*Work to be completed*: Beginning with the line where "Laurenzus Kadepa: Saya" appears, repeat every remaining line of the entries exactly, the last line included.

*Data shown*:
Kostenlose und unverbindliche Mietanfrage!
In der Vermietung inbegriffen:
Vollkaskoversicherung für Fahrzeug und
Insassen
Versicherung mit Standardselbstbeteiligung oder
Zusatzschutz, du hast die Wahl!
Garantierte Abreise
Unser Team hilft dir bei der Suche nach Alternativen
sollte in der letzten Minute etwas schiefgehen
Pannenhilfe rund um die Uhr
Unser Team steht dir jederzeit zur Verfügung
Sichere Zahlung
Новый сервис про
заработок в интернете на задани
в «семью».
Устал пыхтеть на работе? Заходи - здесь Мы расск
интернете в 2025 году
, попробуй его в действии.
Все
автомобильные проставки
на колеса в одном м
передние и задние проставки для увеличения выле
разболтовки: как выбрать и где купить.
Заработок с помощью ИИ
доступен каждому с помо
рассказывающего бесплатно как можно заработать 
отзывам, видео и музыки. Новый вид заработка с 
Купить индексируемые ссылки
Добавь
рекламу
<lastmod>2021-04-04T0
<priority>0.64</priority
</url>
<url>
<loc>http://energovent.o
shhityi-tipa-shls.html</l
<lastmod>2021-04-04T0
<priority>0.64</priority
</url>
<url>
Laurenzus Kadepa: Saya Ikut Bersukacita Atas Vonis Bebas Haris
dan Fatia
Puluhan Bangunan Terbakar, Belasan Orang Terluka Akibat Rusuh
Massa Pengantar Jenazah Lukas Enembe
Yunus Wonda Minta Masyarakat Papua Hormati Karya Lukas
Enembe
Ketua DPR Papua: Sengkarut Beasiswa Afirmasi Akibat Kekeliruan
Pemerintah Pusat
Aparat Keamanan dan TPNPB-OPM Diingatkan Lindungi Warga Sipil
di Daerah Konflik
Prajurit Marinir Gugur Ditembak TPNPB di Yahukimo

*Result*:
Laurenzus Kadepa: Saya Ikut Bersukacita Atas Vonis Bebas Haris
dan Fatia
Puluhan Bangunan Terbakar, Belasan Orang Terluka Akibat Rusuh
Massa Pengantar Jenazah Lukas Enembe
Yunus Wonda Minta Masyarakat Papua Hormati Karya Lukas
Enembe
Ketua DPR Papua: Sengkarut Beasiswa Afirmasi Akibat Kekeliruan
Pemerintah Pusat
Aparat Keamanan dan TPNPB-OPM Diingatkan Lindungi Warga Sipil
di Daerah Konflik
Prajurit Marinir Gugur Ditembak TPNPB di Yahukimo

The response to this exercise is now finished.